Aujourd’hui ont été présentés les budgets généraux de l’Etat pour l’année à venir. Ces budgets sont le résultat d’une réforme de la Constitution qui a été faite par le PSOE et le PP sans que les citoyens n’aient pu se prononcer à ce sujet. Ces budgets consacrent beaucoup plus d’argent au paiement d’une dette illégitime qu’aux besoins sociaux qui pourraient articuler une sortie collective de la crise. Ces budgets sont une honte pour la souveraineté nationale, pour la démocratie. C’est la raison pour laquelle nous devons les bloquer.

Nous voulons appeler à une nouvelle mobilisation lorsque les budgets seront discutés au Parlement.
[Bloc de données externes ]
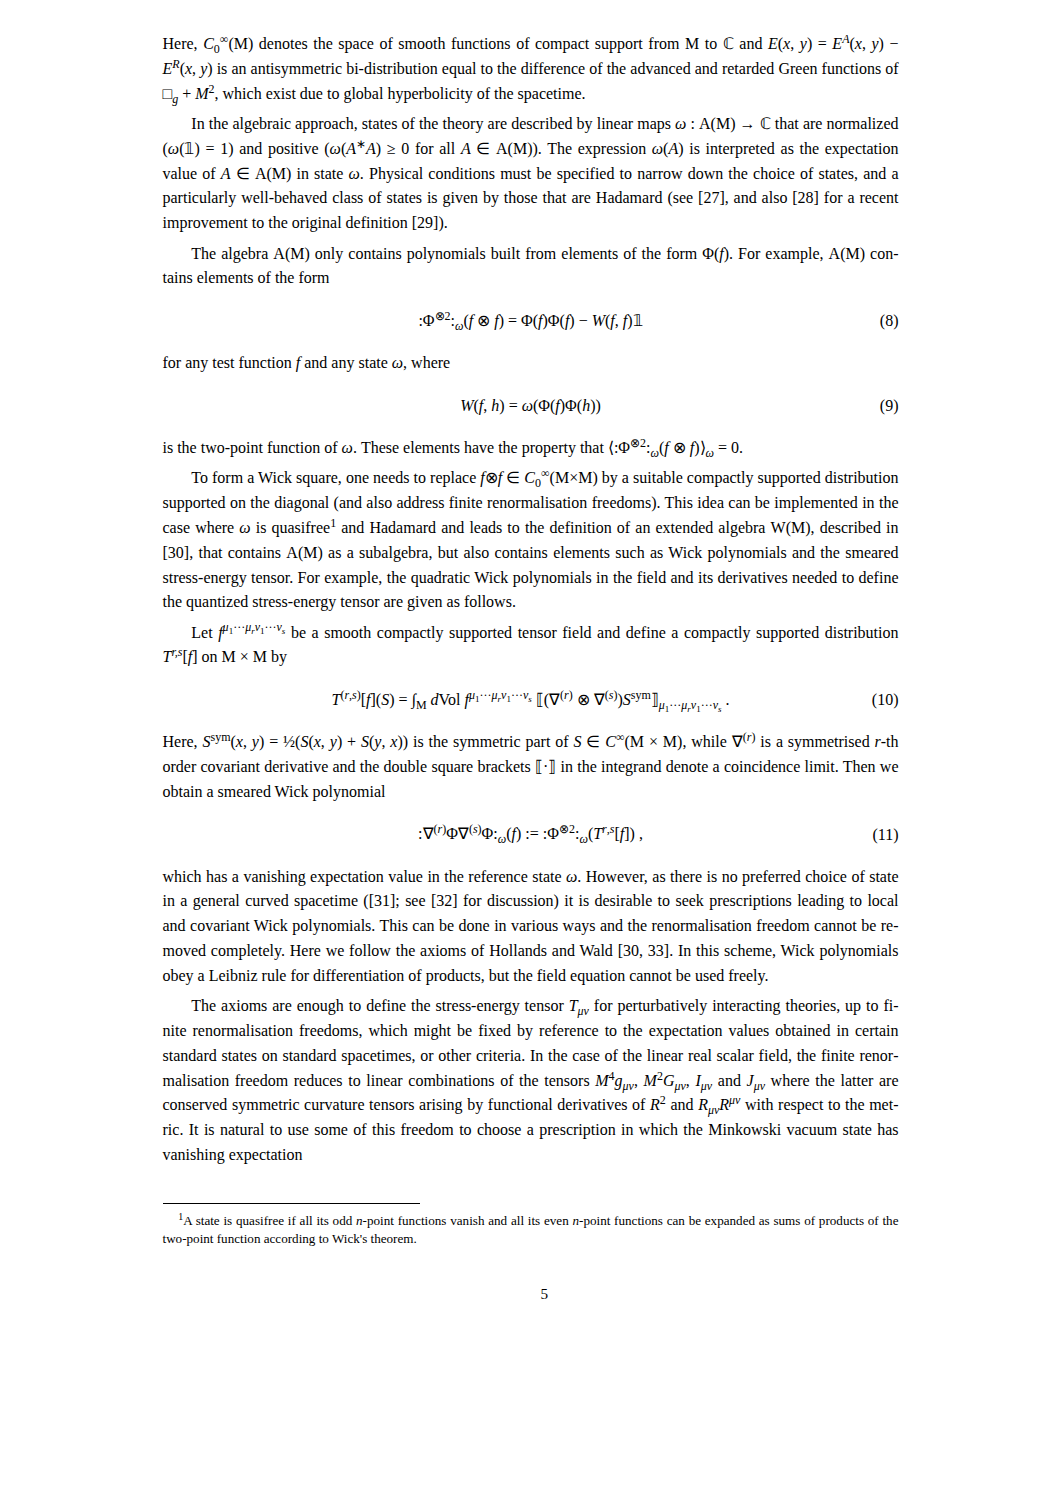Here, C0∞(M) denotes the space of smooth functions of compact support from M to ℂ and E(x, y) = EA(x, y) − ER(x, y) is an antisymmetric bi-distribution equal to the difference of the advanced and retarded Green functions of □g + M2, which exist due to global hyperbolicity of the spacetime.
In the algebraic approach, states of the theory are described by linear maps ω : A(M) → ℂ that are normalized (ω(𝟙) = 1) and positive (ω(A∗A) ≥ 0 for all A ∈ A(M)). The expression ω(A) is interpreted as the expectation value of A ∈ A(M) in state ω. Physical conditions must be specified to narrow down the choice of states, and a particularly well-behaved class of states is given by those that are Hadamard (see [27], and also [28] for a recent improvement to the original definition [29]).
The algebra A(M) only contains polynomials built from elements of the form Φ(f). For example, A(M) contains elements of the form
:Φ⊗2:ω(f ⊗ f) = Φ(f)Φ(f) − W(f, f)𝟙 (8)
for any test function f and any state ω, where
W(f, h) = ω(Φ(f)Φ(h)) (9)
is the two-point function of ω. These elements have the property that ⟨:Φ⊗2:ω(f ⊗ f)⟩ω = 0.
To form a Wick square, one needs to replace f⊗f ∈ C0∞(M×M) by a suitable compactly supported distribution supported on the diagonal (and also address finite renormalisation freedoms). This idea can be implemented in the case where ω is quasifree1 and Hadamard and leads to the definition of an extended algebra W(M), described in [30], that contains A(M) as a subalgebra, but also contains elements such as Wick polynomials and the smeared stress-energy tensor. For example, the quadratic Wick polynomials in the field and its derivatives needed to define the quantized stress-energy tensor are given as follows.
Let fμ1···μrν1···νs be a smooth compactly supported tensor field and define a compactly supported distribution Tr,s[f] on M × M by
T(r,s)[f](S) = ∫M d Vol fμ1···μrν1···νs ⟦(∇(r) ⊗ ∇(s))Ssym⟧μ1···μrν1···νs . (10)
Here, Ssym(x, y) = ½(S(x, y) + S(y, x)) is the symmetric part of S ∈ C∞(M × M), while ∇(r) is a symmetrised r-th order covariant derivative and the double square brackets ⟦·⟧ in the integrand denote a coincidence limit. Then we obtain a smeared Wick polynomial
:∇(r)Φ∇(s)Φ:ω(f) := :Φ⊗2:ω(Tr,s[f]) , (11)
which has a vanishing expectation value in the reference state ω. However, as there is no preferred choice of state in a general curved spacetime ([31]; see [32] for discussion) it is desirable to seek prescriptions leading to local and covariant Wick polynomials. This can be done in various ways and the renormalisation freedom cannot be removed completely. Here we follow the axioms of Hollands and Wald [30, 33]. In this scheme, Wick polynomials obey a Leibniz rule for differentiation of products, but the field equation cannot be used freely.
The axioms are enough to define the stress-energy tensor Tμν for perturbatively interacting theories, up to finite renormalisation freedoms, which might be fixed by reference to the expectation values obtained in certain standard states on standard spacetimes, or other criteria. In the case of the linear real scalar field, the finite renormalisation freedom reduces to linear combinations of the tensors M4gμν, M2Gμν, Iμν and Jμν where the latter are conserved symmetric curvature tensors arising by functional derivatives of R2 and RμνRμν with respect to the metric. It is natural to use some of this freedom to choose a prescription in which the Minkowski vacuum state has vanishing expectation
1A state is quasifree if all its odd n-point functions vanish and all its even n-point functions can be expanded as sums of products of the two-point function according to Wick's theorem.
5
Nous voulons à nouveau être présents à ce moment-là pour leur dire NON, pour leur dire qu’on ne peut plus gouverner sans demander notre avis.

Nous exigeons également que cesse la criminalisation, qu’on rende la liberté à la personne qui est encore détenue et que l’on retire toutes les charges retenues contre les autres camarades qui ont été battus et maltraités en vertu d’un acharnement qui est intolérable dans un Etat de droit. Nous exigeons l’ouverture d’une enquête sur les agissements de la police le 25 septembre.

Ces jours passés nous avons vu que si nous nous organisons, si nous communiquons entre nous, si nous utilisons nos réseaux, nous pouvons inspirer la confiance, le calme et l’intelligence collective. C’est la raison pour laquelle nous vous proposons de participer à la Coordination du 25 septembre, non seulement à Madrid, mais partout ; que vous organisiez vos propres anneaux de cette chaîne, que vous vous appropriiez les appels… Ils sont en train de nous enlever le peu que nous avions à défendre. Il nous reste tout à construire.

Nous n’avons pas peur.

Nous allons entourer les budgets de la honte

Qu’ils partent.

Oui, nous pouvons

(Traduction par A l’Encontre)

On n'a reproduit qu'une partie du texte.